To give a sense of how an array of strings is stored, I'll make one, and view it in several ways:
In [654]: np.array(['one','two','three','four'],dtype='S5')
Out[654]:
array([b'one', b'two', b'three', b'four'],
dtype='|S5')
In [655]: x=np.array(['one','two','three','four'],dtype='S5')
In [656]: x.tostring()
Out[656]: b'one\x00\x00two\x00\x00threefour\x00'
In [657]: x.view(np.uint8)
Out[657]:
array([111, 110, 101, 0, 0, 116, 119, 111, 0, 0, 116, 104, 114,
101, 101, 102, 111, 117, 114, 0], dtype=uint8)

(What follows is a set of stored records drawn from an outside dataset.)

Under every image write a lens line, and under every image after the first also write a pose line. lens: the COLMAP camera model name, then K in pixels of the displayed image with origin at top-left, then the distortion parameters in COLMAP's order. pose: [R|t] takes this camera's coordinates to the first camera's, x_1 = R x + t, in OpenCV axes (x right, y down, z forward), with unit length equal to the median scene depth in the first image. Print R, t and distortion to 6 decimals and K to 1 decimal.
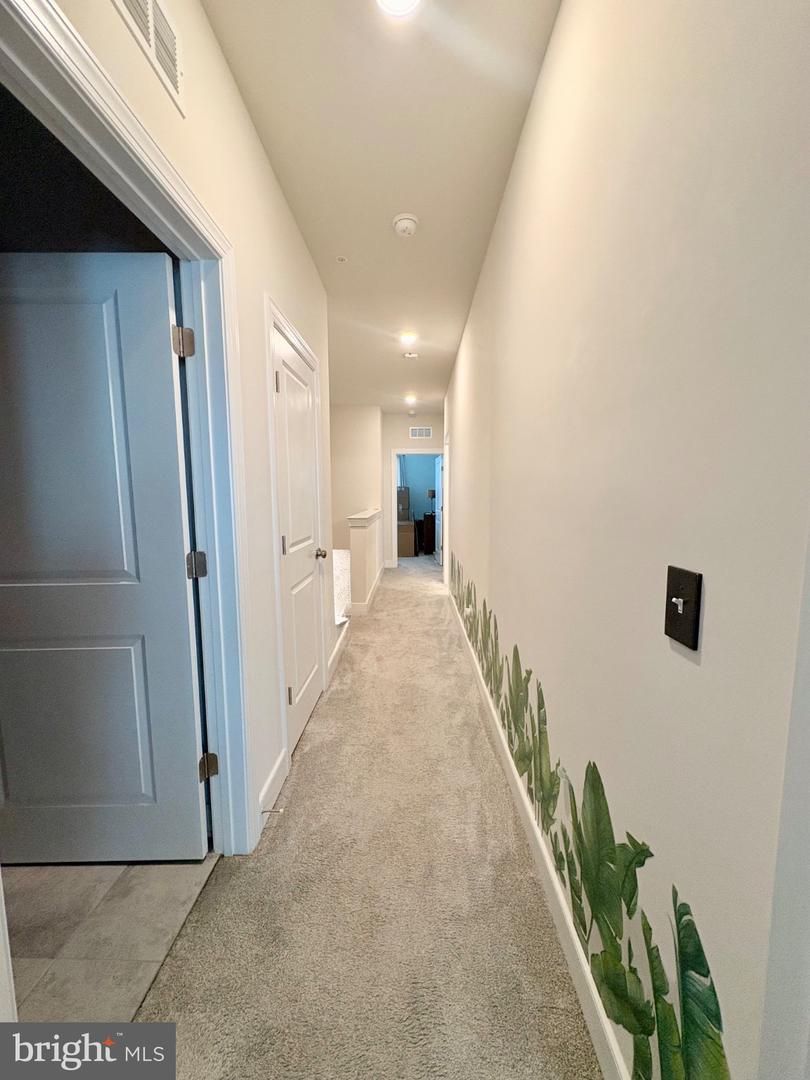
lens RADIAL K [[429.3, 0, 407.7], [0, 429.3, 540.3], [0, 0, 1]] dist [0.001285, -0.000134]
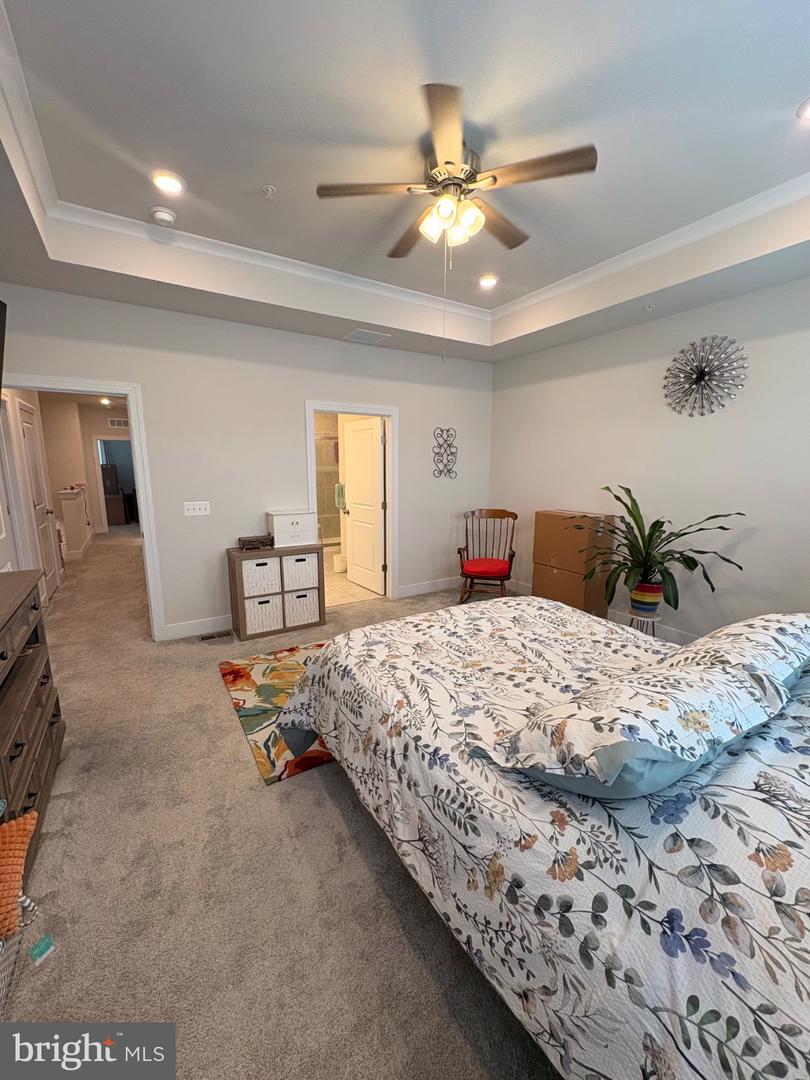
lens RADIAL K [[429.3, 0, 404.2], [0, 429.3, 539.3], [0, 0, 1]] dist [0.001285, -0.000134]
pose [[0.841222, -0.086137, 0.533784, 0.030490], [0.052170, 0.995553, 0.078434, 0.029709], [-0.538167, -0.038132, 0.841975, -0.492475]]
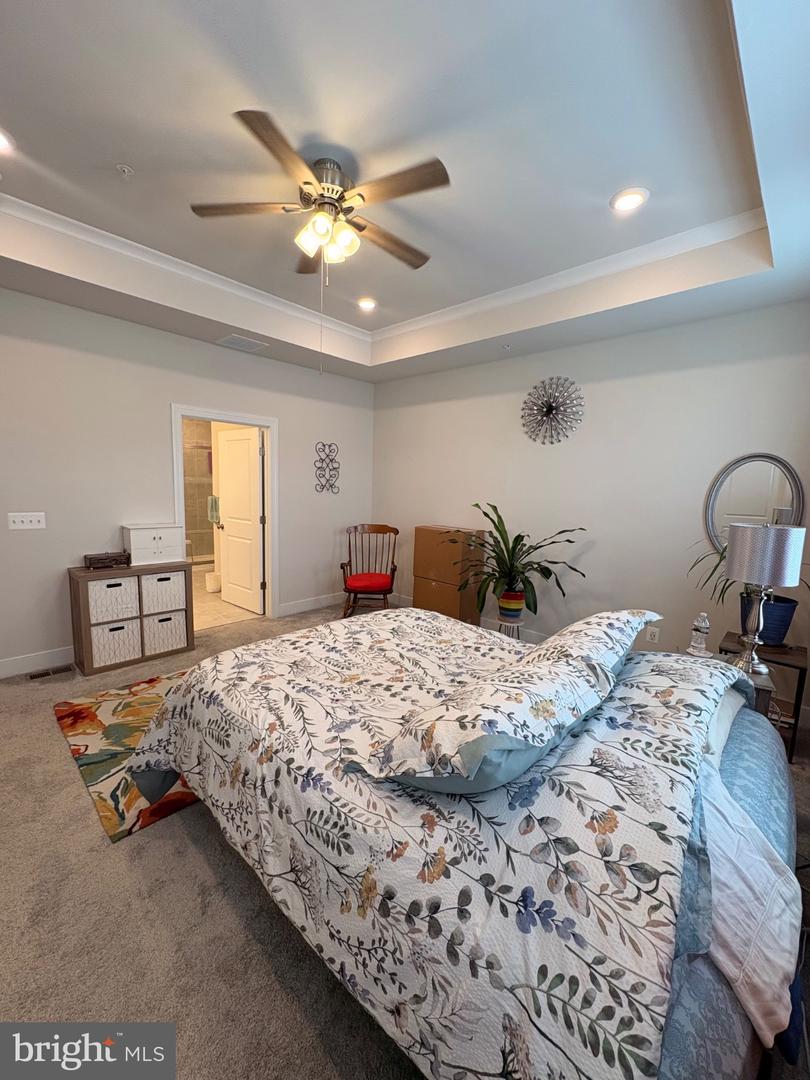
lens RADIAL K [[429.3, 0, 404.2], [0, 429.3, 539.6], [0, 0, 1]] dist [0.001285, -0.000134]
pose [[0.673804, -0.067524, 0.735819, 0.041774], [0.043149, 0.997712, 0.052045, 0.036672], [-0.737650, -0.003319, 0.675176, -0.499089]]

So its databuffer consists of 20 bytes (4*S5). For strings that are shorter than 5, it puts (or leaves) 0
in the byte.
Yes, there are C
functions for creating new arrays of a given size and dtype. And functions for copying blocks of data to those arrays. Look at the C
side of the numpy documentation, or look at some of the numpy code on it's github repository.
Regarding the pandas
transfer, beware that pandas
readily changes the dtype of its columns. For example if you put None
or nan
in a column it is likely to change it to object dtype.
Object arrays store pointers in the databuffer.
In [658]: y=np.array(['one','two','three','four'],dtype=object)
In [659]: y
Out[659]: array(['one', 'two', 'three', 'four'], dtype=object)
In [660]: y.tostring()
Out[660]: b'\xe0\x0f\xc5\xb5\xa0\xfah\xb5\x80\x0b\x8c\xb4\xc09\x8b\xb4'
If I interpret that right, the databuffer has 16 bytes - 4 4byte pointers. The strings are stored elsewhere in memory as regular Python strings (in this case unicode strings (Py3)).
=================
fromstring
and frombuffer
lets me recreate an array from a buffer
In [696]: x=np.array(['one','two','three','four'],dtype='S5')
In [697]: xs=x.tostring()
In [698]: np.fromstring(xs,'S5')
Out[698]:
array([b'one', b'two', b'three', b'four'],
dtype='|S5')
In [700]: np.frombuffer(xs,'S5')
Out[700]:
array([b'one', b'two', b'three', b'four'],
dtype='|S5')
This works without copying the buffer.
However, if the are multiple strings in different parts of memory, then building an array from them will require copying into on contiguous buffer.